# Task instructions:
Using the entries that follow, please report how many lines contain the word "CROSS", with no other words.

# Collected data:
######

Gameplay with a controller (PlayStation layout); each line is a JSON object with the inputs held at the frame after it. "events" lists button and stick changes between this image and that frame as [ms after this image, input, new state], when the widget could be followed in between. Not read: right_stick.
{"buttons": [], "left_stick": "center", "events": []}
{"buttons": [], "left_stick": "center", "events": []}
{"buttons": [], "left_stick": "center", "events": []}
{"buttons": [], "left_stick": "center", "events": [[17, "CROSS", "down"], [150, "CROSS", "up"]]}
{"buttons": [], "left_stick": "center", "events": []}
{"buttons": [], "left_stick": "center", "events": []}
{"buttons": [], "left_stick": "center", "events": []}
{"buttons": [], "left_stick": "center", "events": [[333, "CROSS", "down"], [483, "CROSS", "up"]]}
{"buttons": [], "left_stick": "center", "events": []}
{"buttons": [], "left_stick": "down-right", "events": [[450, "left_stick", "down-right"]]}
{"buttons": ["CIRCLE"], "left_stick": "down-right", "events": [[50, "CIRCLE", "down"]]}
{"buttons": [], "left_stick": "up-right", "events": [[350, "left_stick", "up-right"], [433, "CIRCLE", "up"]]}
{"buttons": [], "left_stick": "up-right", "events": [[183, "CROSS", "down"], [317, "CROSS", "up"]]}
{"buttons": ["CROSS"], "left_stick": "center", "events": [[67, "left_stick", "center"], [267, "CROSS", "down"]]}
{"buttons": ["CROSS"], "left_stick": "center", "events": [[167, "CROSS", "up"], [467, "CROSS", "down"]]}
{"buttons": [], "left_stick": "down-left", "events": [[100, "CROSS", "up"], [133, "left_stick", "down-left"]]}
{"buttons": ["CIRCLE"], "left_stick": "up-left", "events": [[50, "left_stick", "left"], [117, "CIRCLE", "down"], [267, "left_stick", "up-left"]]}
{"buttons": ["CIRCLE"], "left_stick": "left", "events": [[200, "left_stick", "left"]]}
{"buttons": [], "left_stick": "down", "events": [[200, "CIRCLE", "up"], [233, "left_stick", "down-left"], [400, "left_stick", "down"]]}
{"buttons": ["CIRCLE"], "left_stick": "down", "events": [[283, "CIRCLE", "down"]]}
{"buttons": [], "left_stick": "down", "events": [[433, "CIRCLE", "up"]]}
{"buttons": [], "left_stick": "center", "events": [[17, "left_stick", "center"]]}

######

# Response to the task:
6